Stored items
┄┄┄┄┄┄┄┄┄┄

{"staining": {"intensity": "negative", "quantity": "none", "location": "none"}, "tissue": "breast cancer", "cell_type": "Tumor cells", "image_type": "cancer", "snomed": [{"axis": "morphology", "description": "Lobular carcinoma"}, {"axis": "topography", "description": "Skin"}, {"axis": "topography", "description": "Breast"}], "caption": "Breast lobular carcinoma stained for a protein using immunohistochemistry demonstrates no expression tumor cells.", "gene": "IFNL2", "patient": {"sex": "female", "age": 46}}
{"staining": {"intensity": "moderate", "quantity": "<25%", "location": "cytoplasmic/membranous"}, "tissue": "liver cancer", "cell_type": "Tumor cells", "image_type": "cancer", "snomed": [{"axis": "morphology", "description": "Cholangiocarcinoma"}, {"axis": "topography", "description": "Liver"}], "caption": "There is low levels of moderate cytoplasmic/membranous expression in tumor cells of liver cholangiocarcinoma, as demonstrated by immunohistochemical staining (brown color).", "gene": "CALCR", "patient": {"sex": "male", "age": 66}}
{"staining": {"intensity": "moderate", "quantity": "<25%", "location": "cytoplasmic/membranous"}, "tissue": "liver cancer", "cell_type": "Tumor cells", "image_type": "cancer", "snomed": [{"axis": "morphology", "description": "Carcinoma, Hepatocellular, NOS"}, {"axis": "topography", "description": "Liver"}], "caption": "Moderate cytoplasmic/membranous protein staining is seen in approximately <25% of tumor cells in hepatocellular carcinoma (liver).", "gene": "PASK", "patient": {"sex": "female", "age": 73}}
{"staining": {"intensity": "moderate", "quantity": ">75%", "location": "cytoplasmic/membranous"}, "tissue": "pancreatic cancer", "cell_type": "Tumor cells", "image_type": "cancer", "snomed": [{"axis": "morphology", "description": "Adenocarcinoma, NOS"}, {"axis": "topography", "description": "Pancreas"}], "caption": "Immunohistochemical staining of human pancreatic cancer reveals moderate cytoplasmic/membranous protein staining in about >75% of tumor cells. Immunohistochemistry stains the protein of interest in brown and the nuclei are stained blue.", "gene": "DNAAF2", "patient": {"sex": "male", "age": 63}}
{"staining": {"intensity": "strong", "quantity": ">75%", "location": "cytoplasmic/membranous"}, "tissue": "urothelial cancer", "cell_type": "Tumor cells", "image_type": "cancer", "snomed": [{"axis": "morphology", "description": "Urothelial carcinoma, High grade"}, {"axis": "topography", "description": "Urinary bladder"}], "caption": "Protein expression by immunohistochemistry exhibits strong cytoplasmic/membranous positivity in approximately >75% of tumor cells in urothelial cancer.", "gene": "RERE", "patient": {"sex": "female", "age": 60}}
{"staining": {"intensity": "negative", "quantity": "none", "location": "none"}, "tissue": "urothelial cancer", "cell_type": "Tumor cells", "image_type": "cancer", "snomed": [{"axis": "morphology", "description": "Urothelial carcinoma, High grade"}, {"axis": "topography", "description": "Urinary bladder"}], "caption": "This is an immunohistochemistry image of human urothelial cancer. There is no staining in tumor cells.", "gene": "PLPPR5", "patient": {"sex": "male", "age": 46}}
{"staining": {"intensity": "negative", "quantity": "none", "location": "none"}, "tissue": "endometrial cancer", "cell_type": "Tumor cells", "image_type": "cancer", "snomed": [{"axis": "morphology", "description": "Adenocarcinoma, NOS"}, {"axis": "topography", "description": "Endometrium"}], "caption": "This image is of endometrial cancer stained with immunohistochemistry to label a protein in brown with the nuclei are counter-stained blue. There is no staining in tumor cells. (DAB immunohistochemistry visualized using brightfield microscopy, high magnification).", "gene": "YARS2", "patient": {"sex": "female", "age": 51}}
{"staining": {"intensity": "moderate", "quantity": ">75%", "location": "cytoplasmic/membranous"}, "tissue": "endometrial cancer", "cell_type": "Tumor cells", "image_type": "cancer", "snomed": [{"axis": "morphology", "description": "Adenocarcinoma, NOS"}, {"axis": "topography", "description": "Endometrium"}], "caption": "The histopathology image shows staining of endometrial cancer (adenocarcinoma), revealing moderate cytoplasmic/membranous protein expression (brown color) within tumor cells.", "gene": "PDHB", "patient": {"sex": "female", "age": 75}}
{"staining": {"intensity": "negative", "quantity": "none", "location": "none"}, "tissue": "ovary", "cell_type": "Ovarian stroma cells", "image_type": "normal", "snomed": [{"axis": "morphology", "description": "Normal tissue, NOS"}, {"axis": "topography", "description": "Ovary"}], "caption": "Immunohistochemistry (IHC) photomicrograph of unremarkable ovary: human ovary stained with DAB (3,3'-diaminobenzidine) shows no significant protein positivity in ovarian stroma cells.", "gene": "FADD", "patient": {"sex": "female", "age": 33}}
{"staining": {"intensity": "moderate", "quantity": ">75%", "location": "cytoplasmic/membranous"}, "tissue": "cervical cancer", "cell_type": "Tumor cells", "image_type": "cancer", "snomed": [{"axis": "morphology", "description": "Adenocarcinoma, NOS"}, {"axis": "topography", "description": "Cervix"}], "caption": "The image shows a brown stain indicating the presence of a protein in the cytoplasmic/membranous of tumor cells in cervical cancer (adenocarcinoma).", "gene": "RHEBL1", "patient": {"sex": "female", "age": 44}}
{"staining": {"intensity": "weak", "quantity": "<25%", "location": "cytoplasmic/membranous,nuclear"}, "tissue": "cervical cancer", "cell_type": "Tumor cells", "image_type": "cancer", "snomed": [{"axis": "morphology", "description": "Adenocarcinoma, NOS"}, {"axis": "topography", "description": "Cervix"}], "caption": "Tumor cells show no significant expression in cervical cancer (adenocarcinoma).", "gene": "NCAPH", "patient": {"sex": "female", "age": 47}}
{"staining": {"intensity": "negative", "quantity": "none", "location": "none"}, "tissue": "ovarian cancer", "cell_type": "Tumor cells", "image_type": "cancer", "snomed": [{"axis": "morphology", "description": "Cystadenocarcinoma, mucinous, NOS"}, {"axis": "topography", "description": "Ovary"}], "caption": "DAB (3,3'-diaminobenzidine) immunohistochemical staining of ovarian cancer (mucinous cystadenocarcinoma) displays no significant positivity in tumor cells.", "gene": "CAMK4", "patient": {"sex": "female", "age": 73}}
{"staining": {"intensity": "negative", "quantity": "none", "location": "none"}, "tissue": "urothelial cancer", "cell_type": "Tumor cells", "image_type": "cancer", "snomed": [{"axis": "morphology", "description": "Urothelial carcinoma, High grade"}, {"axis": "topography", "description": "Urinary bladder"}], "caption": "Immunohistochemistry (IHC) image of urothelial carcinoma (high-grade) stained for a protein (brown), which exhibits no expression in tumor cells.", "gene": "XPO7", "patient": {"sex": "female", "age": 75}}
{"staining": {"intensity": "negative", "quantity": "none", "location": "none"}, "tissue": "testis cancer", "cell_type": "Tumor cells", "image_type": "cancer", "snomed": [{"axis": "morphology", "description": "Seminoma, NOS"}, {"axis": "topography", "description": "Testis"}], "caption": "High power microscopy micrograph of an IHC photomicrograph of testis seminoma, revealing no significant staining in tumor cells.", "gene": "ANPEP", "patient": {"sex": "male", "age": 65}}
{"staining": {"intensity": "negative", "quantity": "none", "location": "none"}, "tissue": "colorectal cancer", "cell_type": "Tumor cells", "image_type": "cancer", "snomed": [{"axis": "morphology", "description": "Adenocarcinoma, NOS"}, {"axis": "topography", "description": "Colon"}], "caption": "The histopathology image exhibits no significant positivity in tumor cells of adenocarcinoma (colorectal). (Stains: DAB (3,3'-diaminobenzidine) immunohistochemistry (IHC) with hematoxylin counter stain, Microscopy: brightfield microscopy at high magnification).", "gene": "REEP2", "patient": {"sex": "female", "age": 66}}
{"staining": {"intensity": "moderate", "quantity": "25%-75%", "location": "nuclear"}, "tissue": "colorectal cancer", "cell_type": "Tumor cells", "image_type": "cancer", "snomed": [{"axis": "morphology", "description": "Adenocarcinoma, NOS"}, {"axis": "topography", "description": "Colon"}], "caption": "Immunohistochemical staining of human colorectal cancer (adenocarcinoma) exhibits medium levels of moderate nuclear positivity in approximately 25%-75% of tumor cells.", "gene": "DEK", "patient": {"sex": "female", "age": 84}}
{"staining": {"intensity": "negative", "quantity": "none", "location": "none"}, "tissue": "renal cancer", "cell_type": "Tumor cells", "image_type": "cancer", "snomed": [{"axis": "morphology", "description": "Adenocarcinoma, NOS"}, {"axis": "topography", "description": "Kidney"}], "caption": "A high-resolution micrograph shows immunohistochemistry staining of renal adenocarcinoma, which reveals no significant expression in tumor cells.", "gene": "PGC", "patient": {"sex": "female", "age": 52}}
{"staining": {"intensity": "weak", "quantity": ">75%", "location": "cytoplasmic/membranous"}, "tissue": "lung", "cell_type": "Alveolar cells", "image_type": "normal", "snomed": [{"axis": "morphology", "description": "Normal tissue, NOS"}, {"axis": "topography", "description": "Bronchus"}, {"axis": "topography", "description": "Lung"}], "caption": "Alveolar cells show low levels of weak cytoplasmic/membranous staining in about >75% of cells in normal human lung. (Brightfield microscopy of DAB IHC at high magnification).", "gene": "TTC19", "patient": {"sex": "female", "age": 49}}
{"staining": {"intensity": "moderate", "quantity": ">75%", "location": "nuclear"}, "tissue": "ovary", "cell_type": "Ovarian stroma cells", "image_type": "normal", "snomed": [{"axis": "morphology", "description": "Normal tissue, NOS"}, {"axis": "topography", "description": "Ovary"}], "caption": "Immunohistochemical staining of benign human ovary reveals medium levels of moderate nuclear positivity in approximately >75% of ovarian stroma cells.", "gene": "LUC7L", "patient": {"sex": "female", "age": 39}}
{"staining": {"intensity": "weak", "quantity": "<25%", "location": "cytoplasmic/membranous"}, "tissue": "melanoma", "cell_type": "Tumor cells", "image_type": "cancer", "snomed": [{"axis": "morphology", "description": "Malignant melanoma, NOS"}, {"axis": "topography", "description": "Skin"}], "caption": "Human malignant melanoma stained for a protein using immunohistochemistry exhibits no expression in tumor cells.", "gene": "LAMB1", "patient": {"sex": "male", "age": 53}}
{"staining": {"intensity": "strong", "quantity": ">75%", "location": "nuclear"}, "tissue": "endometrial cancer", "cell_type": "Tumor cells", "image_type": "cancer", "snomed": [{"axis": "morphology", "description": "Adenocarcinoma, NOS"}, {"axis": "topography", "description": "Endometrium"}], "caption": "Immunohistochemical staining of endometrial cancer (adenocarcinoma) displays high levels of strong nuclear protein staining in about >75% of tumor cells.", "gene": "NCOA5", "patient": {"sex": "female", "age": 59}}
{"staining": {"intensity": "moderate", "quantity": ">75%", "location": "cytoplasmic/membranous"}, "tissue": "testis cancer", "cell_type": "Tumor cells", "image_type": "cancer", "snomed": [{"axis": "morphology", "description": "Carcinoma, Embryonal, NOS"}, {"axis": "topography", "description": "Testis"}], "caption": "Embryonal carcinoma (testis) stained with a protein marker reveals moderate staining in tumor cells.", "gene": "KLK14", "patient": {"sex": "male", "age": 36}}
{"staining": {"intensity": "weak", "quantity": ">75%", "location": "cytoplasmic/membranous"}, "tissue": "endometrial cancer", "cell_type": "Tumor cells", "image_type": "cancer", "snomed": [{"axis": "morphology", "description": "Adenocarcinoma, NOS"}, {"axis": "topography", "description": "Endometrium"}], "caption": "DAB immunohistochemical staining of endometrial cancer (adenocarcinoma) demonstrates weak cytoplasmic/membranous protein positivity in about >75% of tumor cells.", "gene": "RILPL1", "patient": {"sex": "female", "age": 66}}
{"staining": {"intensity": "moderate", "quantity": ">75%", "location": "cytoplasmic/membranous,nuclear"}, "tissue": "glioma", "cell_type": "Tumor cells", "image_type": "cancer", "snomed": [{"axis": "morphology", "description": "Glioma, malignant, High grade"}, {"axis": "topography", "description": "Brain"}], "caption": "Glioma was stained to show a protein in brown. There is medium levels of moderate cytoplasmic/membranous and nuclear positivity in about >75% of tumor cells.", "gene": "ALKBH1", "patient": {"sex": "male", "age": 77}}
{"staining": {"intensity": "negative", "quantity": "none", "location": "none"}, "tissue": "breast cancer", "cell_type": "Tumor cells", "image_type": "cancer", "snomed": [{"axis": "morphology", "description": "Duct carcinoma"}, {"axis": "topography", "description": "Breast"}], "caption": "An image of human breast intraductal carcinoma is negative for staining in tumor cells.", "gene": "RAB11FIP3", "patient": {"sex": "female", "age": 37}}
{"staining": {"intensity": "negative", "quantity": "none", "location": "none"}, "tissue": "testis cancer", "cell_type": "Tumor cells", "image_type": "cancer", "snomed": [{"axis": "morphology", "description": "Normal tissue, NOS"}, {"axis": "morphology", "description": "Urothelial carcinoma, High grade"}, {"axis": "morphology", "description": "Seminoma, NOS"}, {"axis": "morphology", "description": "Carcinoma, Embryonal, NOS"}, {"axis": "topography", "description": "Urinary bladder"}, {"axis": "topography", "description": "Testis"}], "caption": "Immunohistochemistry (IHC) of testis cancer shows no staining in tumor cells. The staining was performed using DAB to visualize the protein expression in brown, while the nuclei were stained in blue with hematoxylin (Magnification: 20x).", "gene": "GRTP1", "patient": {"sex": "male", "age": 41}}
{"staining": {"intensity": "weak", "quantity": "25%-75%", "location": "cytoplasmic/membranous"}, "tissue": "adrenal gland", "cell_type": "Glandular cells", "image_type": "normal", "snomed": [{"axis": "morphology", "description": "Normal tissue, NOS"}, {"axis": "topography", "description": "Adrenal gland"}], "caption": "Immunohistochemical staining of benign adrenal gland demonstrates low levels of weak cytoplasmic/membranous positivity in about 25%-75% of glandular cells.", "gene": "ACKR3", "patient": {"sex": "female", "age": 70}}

┄┄┄┄┄┄┄┄┄┄

■ **Task to carry out**: Both the first line of the data above and the line with "is low levels" must be included; please return exactly those lines and the ones between them.

■ **Solution for this problem**:
{"staining": {"intensity": "negative", "quantity": "none", "location": "none"}, "tissue": "breast cancer", "cell_type": "Tumor cells", "image_type": "cancer", "snomed": [{"axis": "morphology", "description": "Lobular carcinoma"}, {"axis": "topography", "description": "Skin"}, {"axis": "topography", "description": "Breast"}], "caption": "Breast lobular carcinoma stained for a protein using immunohistochemistry demonstrates no expression tumor cells.", "gene": "IFNL2", "patient": {"sex": "female", "age": 46}}
{"staining": {"intensity": "moderate", "quantity": "<25%", "location": "cytoplasmic/membranous"}, "tissue": "liver cancer", "cell_type": "Tumor cells", "image_type": "cancer", "snomed": [{"axis": "morphology", "description": "Cholangiocarcinoma"}, {"axis": "topography", "description": "Liver"}], "caption": "There is low levels of moderate cytoplasmic/membranous expression in tumor cells of liver cholangiocarcinoma, as demonstrated by immunohistochemical staining (brown color).", "gene": "CALCR", "patient": {"sex": "male", "age": 66}}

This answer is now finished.